Viemos ver Aroc, o ferreiro. - Disse Andivari observando a moça que acreditava ser a pequena garotinha que conhecera no passado.

Meu pai não exerce mais a profissão. Se desejarem os serviços completos de um bom ferreiro eu sugiro irem até a capital. Mas caso seja apenas um pequeno reparo, eu posso fazer por um preço justo, claro.

Na verdade, não estamos atrás dos serviços de um ferreiro. Eu vim a pedido do próprio Aroc. Você deve ser Verbena, estou correto? Sou Andivari e este comigo é Vladislav.

A moça olhou os dois homens com um olhar cético por alguns instantes e então disse:

_Sim, sou Verbena, filha de Aroc. Perdoem-me, mas somente agora reconheci o seu amigo. Ele mora colina abaixo, não é mesmo? Lembrei-me dele. Ele foi uns dos que vieram ajudar meu pai no último ataque que sofremos. - A tristeza pareceu abater sobre a moça por um momento. 
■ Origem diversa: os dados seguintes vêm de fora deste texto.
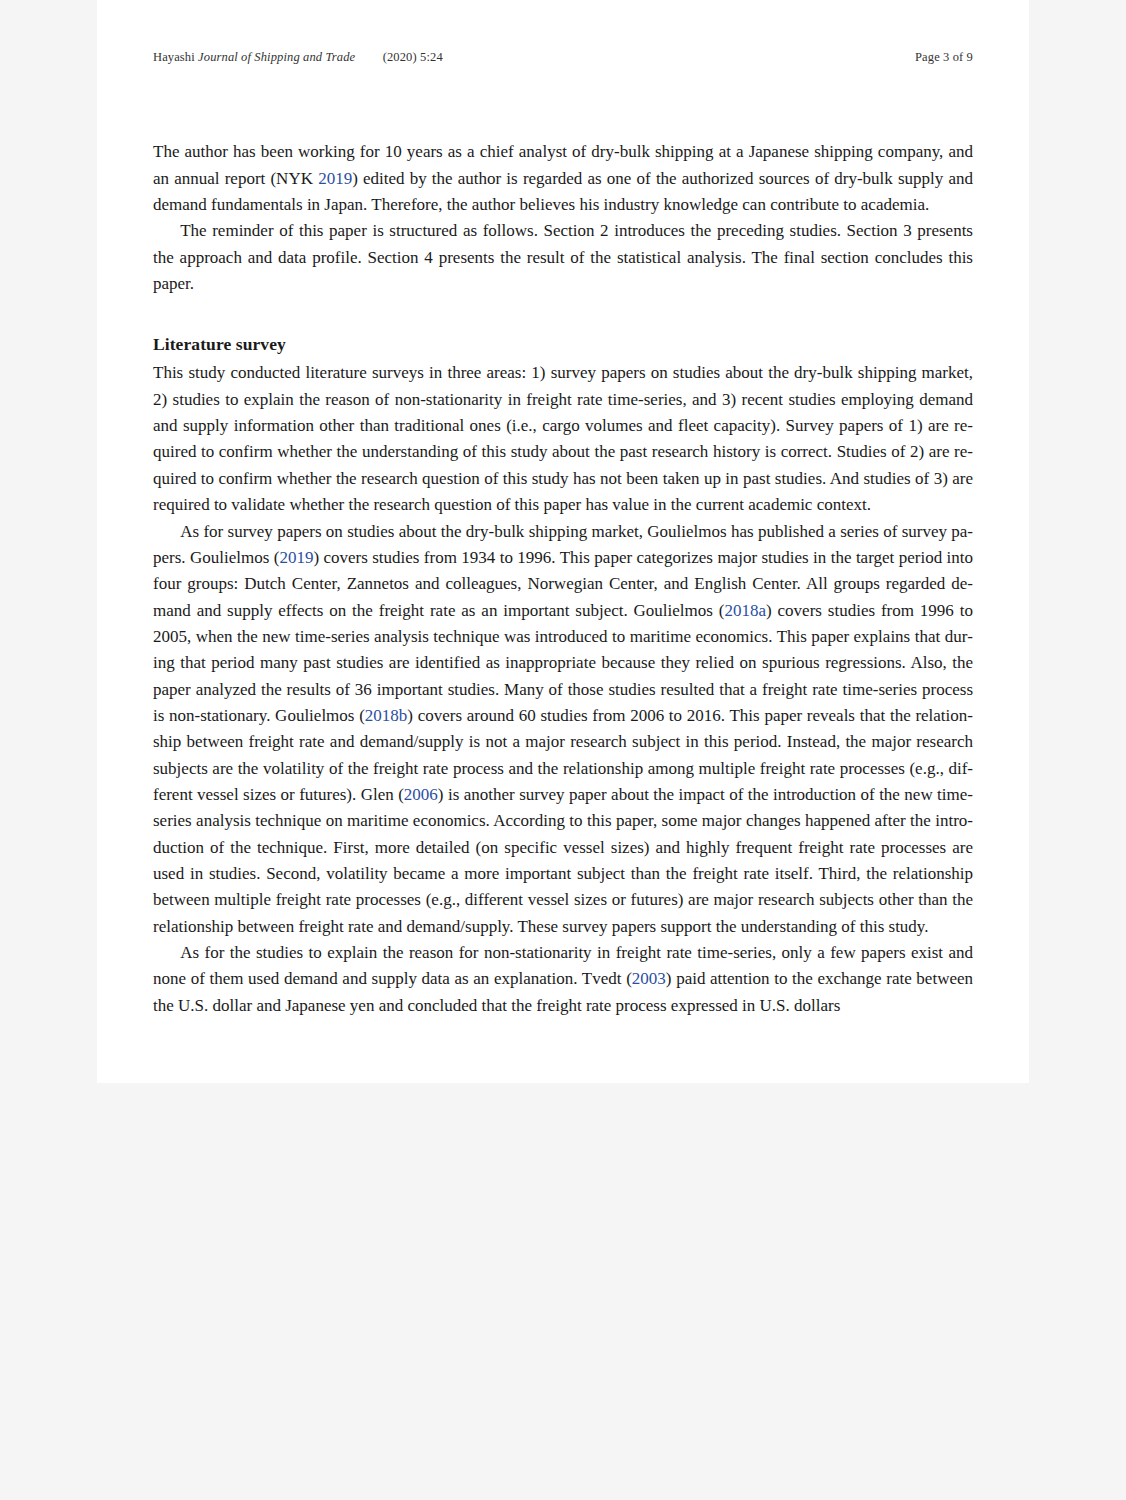Hayashi Journal of Shipping and Trade(2020) 5:24
Page 3 of 9
The author has been working for 10 years as a chief analyst of dry-bulk shipping at a Japanese shipping company, and an annual report (NYK 2019) edited by the author is regarded as one of the authorized sources of dry-bulk supply and demand fundamentals in Japan. Therefore, the author believes his industry knowledge can contribute to academia.
The reminder of this paper is structured as follows. Section 2 introduces the preceding studies. Section 3 presents the approach and data profile. Section 4 presents the result of the statistical analysis. The final section concludes this paper.
Literature survey
This study conducted literature surveys in three areas: 1) survey papers on studies about the dry-bulk shipping market, 2) studies to explain the reason of non-stationarity in freight rate time-series, and 3) recent studies employing demand and supply information other than traditional ones (i.e., cargo volumes and fleet capacity). Survey papers of 1) are required to confirm whether the understanding of this study about the past research history is correct. Studies of 2) are required to confirm whether the research question of this study has not been taken up in past studies. And studies of 3) are required to validate whether the research question of this paper has value in the current academic context.
As for survey papers on studies about the dry-bulk shipping market, Goulielmos has published a series of survey papers. Goulielmos (2019) covers studies from 1934 to 1996. This paper categorizes major studies in the target period into four groups: Dutch Center, Zannetos and colleagues, Norwegian Center, and English Center. All groups regarded demand and supply effects on the freight rate as an important subject. Goulielmos (2018a) covers studies from 1996 to 2005, when the new time-series analysis technique was introduced to maritime economics. This paper explains that during that period many past studies are identified as inappropriate because they relied on spurious regressions. Also, the paper analyzed the results of 36 important studies. Many of those studies resulted that a freight rate time-series process is non-stationary. Goulielmos (2018b) covers around 60 studies from 2006 to 2016. This paper reveals that the relationship between freight rate and demand/supply is not a major research subject in this period. Instead, the major research subjects are the volatility of the freight rate process and the relationship among multiple freight rate processes (e.g., different vessel sizes or futures). Glen (2006) is another survey paper about the impact of the introduction of the new time-series analysis technique on maritime economics. According to this paper, some major changes happened after the introduction of the technique. First, more detailed (on specific vessel sizes) and highly frequent freight rate processes are used in studies. Second, volatility became a more important subject than the freight rate itself. Third, the relationship between multiple freight rate processes (e.g., different vessel sizes or futures) are major research subjects other than the relationship between freight rate and demand/supply. These survey papers support the understanding of this study.
As for the studies to explain the reason for non-stationarity in freight rate time-series, only a few papers exist and none of them used demand and supply data as an explanation. Tvedt (2003) paid attention to the exchange rate between the U.S. dollar and Japanese yen and concluded that the freight rate process expressed in U.S. dollars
Na ocasião meu irmão faleceu, mas sou grata por todos que vieram nos socorrer.

Lamento por sua perda Verbena. Disse Andivari se compadecendo da jovem.

_ Pois eu tenho lamentado aqueles infelizes não aparecerem aqui de novo. Agora estou armada com a antiga espada de meu pai e tenho treinado todos os dias. Não sou mais a garotinha indefesa e em apuros que eles encontraram naquele dia.

A jovem possuía um ódio nas palavras e uma determinação nos movimentos que brandia com a espada. Ainda que desajeitados. Andivari começava agora a entender quem Aroc gostaria que ele treinasse.

Vamos garota, nos leve até seu pai. - Disse Andivari com um sorriso no rosto. _ Aroc terá muito que me explicar, a sim.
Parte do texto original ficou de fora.